A tecnologia por trás do Amazon Go: como funciona e o que significa para os varejistas

19 January 2017
A tecnologia por trás do Amazon Go: como funciona e o que significa para os varejistas

Seja porque você viu em suas redes sociais, leu em uma manchete de notícias ou foi uma das 7,9 milhões de pessoas que assistiram ao seu vídeo de estreia no YouTube , é provável que você já tenha ouvido falar do  Amazon Go . Em 5 de dezembro de 2016, a Amazon anunciou que estava abrindo uma loja de conveniência totalmente digitalizada de 1.800 pés quadrados (cerca de 167 m²), no estilo 'pegue e leve', levando o mundo da tecnologia à loucura.
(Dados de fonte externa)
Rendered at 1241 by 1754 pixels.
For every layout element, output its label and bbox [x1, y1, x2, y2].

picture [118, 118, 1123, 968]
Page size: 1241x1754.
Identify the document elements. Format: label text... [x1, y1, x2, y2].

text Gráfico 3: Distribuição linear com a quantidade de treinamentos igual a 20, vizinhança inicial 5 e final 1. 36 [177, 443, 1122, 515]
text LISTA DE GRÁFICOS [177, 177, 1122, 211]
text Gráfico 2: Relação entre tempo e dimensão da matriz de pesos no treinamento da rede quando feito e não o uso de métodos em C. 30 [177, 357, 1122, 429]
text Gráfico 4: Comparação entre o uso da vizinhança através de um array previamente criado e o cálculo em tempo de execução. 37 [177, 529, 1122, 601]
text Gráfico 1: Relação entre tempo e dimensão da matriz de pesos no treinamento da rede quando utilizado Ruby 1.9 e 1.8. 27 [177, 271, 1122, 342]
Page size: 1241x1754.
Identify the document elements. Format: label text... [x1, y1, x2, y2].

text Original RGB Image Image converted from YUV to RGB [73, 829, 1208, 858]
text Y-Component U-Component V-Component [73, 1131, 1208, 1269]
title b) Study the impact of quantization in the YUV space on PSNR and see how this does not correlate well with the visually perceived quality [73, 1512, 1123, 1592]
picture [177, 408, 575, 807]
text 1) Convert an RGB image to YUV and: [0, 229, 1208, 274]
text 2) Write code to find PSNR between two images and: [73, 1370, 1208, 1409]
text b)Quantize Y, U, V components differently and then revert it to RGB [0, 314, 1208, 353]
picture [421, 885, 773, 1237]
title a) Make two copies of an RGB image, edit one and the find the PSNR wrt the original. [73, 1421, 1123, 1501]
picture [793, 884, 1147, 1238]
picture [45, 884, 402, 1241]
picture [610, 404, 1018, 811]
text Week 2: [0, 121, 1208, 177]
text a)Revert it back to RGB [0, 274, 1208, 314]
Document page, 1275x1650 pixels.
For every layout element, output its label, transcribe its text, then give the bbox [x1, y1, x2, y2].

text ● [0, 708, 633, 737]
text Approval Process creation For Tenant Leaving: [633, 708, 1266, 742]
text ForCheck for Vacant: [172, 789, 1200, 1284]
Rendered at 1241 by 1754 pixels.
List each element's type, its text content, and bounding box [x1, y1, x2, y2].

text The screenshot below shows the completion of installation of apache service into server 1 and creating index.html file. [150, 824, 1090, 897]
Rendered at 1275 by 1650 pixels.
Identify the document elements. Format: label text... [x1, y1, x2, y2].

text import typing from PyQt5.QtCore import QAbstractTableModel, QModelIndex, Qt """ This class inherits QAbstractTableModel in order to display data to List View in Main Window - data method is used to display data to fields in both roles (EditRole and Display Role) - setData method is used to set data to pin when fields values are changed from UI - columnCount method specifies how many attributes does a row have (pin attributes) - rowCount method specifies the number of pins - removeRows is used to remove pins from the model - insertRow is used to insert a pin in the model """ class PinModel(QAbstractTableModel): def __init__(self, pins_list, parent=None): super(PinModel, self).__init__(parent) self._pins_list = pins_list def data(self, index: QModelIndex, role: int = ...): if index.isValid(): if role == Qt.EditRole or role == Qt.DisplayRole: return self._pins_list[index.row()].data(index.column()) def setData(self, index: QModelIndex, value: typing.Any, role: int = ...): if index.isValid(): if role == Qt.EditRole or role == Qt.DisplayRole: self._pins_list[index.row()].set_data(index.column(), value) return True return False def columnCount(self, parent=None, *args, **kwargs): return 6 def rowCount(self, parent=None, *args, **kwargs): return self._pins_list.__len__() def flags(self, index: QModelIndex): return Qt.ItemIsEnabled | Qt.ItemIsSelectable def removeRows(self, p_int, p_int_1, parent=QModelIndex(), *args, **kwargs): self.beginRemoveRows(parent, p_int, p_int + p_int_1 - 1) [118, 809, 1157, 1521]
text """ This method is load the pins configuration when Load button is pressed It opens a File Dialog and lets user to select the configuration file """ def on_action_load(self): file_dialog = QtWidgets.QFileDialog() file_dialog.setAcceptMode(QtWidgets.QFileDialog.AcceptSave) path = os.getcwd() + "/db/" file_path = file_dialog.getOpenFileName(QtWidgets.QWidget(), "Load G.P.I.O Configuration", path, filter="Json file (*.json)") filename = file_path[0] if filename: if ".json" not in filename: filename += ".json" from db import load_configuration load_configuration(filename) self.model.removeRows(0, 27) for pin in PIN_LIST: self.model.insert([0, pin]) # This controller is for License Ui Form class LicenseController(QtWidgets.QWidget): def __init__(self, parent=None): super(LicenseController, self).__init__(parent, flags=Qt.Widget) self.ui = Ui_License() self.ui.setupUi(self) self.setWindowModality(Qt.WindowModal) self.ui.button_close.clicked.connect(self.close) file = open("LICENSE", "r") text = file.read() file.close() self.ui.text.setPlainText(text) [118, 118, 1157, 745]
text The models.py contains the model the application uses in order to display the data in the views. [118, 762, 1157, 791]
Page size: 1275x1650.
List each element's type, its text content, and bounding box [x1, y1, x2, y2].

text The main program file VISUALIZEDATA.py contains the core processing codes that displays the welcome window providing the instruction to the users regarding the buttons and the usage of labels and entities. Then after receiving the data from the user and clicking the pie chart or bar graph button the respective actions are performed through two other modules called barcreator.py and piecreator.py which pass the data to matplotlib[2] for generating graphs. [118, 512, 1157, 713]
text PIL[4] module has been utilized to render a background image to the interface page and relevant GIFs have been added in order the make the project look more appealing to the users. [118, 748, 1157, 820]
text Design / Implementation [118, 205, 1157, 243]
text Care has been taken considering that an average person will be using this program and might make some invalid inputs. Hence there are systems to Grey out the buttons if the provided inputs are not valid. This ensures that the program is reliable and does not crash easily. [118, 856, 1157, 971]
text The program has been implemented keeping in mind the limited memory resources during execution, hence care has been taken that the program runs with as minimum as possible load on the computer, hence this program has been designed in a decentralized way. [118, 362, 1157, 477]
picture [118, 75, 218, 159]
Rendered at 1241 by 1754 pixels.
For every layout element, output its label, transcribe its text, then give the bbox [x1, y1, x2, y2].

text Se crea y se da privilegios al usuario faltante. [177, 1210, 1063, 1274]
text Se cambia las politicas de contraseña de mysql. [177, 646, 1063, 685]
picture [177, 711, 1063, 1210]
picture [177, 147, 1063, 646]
Com a loja programada para abrir no 'início de 2017', a conversa continua; seja para elogiar a disposição da Amazon em assumir riscos e experimentar a tecnologia mais recente, ou para levantar preocupações sobre a privacidade e o suposto futuro sombrio da experiência de compra em lojas físicas, o Amazon Go chamou a atenção de entusiastas de tecnologia, varejistas e consumidores. Como uma empresa de tecnologia, estamos entusiasmados com os múltiplos usos da tecnologia em ação aqui e curiosos para ver como o futuro do varejo se desenvolve com esses tipos de avanços.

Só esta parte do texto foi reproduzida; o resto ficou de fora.